Stacy was fulfilling her role as the Drakethorn heir well. He could hardly believe she was a grown woman coming into her full potential. It seemed like only yesterday, she’d been a five-year-old stealing pastries from Esme’s kitchen and being chased into the garden by Torin.

He stood, his stomach grumbling for breakfast. “She will shape the world for the better, as she was always meant to do.”

CHAPTER TWENTY-SEVEN

“Things might have gotten out of hand,” Jenny admitted over the phone.

Stacy groaned. “What did you do this time?”

Kiera, who stood at the stove stirring a pot of something savory-smelling, cast Stacy a look.

“Well, I may or may not have mentioned at the office that I was going to your place for a ‘small get-together.’ The next thing I knew, I was saying yes to a few others coming by. Now we have a few friends from work, clients, and the firm’s head lawyers excited for this weekend.”

“Jenny!”

“I’m sorry,” she squeaked. “But you said your house was big.
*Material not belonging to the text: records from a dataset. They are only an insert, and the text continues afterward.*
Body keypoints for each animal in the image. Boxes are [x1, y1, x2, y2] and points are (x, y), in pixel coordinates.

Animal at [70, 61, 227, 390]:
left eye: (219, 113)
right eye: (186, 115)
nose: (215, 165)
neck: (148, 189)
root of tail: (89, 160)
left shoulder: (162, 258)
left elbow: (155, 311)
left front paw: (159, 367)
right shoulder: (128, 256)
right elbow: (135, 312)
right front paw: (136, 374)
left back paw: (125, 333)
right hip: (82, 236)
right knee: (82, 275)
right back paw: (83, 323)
It can fit, like…twenty extra people, right?”

Stacy face-palmed herself. She had also invited Ethan and everyone at her dad’s house. Good thing the estate was big enough for a sizeable gathering. “All good,” she replied at last, issuing a sigh. “I’ll have to convince my cook to make enough food, though.”

Kiera raised a brow at this.

Stacy laughed into the phone. “Might as well have all those people here. It can be my coming-out party.”

Kiera snorted, and Jenny declared, “Amy must be your girlfriend! That’s why you haven’t banged that bookshop guy you see all the time. Is he gay, too?”

“No, you jackass! Ethan is straight. I think. And Amy is not my girlfriend. I only meant I could tell everyone what I plan to do next.”